Once, as Operations Manager I was training a new graduate joiner on a routine task. As I was doing so, I said: "Oh, I can have this automated". The third time I said this the newbie retorted "you'll have me automated out of a job!" A month later this graduate came to me about another routine task they were carrying out. To my surprise, they asked: "can you have this automated for me?"
The moral of this story is twofold: 1) people are keen to automate routine tasks once they have a moment of realisation, and 2) the IT team doesn't need to be the driving force or even involved in the initial stages. One thing with hiring graduates is that they quickly become bored: also see the Rumala Sheikhani article linked below where she writes about similar experiences.
A more recent project involved pulling information from 6 databases, producing a chart and amalgamating into a single unified document. Two databases needed a one-off alignment to a common key. The two departments affected needed to make small adjustments, but as the overall project was viewed as beneficial to the company, there was no reluctance to accept the changes. This project allowed the business relationship team to have a single reference document, laid out in a standardised format. Using expert system methodology, the report highlighted opportunities to enhance services to the customer. When I left the project after three iterations, it was still not static - there was a road map for the next year, but each quarter the road map was being reviewed. As a routine, new items were added, and priorities shuffled. The new programme for code changes over the following three months would be chartered, with ‘ruthless’, ‘nice to do’ and ‘if convenient’ priorities. Again, this was not an IT department driven project, but could not have been achieved without automated processing of the raw data.
Not only was the information presented as knowledge, and the expert-system methodology generating wisdom, the raw data was also stored in hidden fields in the new document. This presented the opportunity to begin a time-series analysis of newly collated data points. Given that the project had only three iterations, it was too early to start a numerical analysis of the benefits of producing the reports. Clear benefits were to be expected, but I’m firmly of the belief that studying raw data opens the opportunities to see unexpected results.
An example of this that I was involved in, nearly 40 years ago, was a Rasch Analysis of school children’s multiple‑choice test answers. The first step is obvious and traditional: identify pupils with a good understanding of the subject matter. Rasch Analysis takes this a step further: it identifies the extent to which each question discriminates between pupil’s abilities: not all questions were equally hard. Surprises then came to light when pupil scores were compared to question hardness: the intuitive expectation would be a progression from getting questions right to getting questions wrong as questions get more difficult. This was true for most pupils: two exceptions became apparent:
- A weak pupil getting questions randomly right: this would be equivalent getting “how many days in a week”, and randomly selecting ‘7’ or a different answer.

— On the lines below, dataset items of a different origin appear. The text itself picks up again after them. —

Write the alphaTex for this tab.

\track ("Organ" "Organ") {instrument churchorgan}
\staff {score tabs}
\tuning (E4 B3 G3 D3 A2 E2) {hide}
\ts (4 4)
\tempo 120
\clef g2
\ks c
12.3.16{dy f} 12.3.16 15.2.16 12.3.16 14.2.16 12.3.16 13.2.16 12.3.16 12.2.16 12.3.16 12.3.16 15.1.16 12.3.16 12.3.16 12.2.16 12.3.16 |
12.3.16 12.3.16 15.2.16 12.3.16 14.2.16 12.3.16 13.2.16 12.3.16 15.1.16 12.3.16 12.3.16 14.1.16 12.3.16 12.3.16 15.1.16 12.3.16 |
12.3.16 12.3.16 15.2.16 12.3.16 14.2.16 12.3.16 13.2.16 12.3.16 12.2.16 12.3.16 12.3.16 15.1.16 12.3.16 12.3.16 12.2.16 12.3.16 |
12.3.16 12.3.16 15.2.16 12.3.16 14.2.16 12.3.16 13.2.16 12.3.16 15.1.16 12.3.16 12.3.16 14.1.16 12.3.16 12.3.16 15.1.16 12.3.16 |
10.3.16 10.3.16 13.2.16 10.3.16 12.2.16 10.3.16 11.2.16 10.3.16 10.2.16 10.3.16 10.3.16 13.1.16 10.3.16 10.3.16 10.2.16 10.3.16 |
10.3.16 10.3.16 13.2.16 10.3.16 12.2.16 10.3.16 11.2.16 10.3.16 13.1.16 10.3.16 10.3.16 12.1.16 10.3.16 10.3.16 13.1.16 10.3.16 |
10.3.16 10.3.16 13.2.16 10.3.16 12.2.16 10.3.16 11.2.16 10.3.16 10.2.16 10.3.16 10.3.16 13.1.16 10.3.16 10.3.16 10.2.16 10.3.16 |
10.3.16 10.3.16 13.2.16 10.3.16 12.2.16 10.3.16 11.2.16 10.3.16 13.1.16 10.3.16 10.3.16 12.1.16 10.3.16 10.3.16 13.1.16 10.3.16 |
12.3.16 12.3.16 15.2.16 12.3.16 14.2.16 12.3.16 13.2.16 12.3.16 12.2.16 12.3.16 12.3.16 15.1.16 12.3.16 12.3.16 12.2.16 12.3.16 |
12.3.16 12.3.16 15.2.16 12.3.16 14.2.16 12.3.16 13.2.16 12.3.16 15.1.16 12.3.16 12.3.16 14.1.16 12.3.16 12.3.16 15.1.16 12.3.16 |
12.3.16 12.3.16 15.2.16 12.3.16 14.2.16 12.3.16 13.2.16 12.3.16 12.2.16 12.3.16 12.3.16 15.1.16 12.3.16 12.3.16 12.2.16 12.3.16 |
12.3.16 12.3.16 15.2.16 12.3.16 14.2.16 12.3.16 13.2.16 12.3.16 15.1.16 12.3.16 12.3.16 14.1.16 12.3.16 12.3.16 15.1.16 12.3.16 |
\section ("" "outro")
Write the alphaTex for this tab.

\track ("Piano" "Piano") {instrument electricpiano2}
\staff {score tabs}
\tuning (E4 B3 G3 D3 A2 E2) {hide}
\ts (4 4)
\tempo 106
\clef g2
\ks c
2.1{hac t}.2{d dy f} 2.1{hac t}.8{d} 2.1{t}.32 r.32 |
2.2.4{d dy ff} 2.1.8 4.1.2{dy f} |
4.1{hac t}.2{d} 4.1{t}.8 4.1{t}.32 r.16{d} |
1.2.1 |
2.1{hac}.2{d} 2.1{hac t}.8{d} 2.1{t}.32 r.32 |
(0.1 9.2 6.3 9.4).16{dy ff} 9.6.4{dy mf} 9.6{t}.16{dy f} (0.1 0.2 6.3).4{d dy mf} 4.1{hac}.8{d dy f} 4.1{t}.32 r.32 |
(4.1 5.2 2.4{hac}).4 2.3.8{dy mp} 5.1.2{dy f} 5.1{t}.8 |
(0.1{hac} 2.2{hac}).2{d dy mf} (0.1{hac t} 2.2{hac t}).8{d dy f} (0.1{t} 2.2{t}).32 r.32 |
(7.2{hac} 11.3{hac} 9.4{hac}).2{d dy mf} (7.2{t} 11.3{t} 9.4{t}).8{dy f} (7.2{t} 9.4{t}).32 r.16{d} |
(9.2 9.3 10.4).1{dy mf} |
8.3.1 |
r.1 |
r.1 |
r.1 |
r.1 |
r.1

- The strongest pupil in the cohort routinely marked the five easiest questions wrong. On inspecting their physical answer papers, I could see that they had marked the correct answers, then later changed them. The pupil would not only have scored 100% in many science tests that year but had also clearly learnt the life lesson of “nobody likes a smarty pants!” I kept their secret.
This Rasch Analysis work was carried out in the days before schools had an IT department and before ICT was an examination subject. The science department had a ZX spectrum with 16k RAM: the application was written in Z80 machine code and took an hour to process a single cohort’s responses on each 40-question paper (excluding data-entry time). Without this early digital processing, the project would not have been feasible.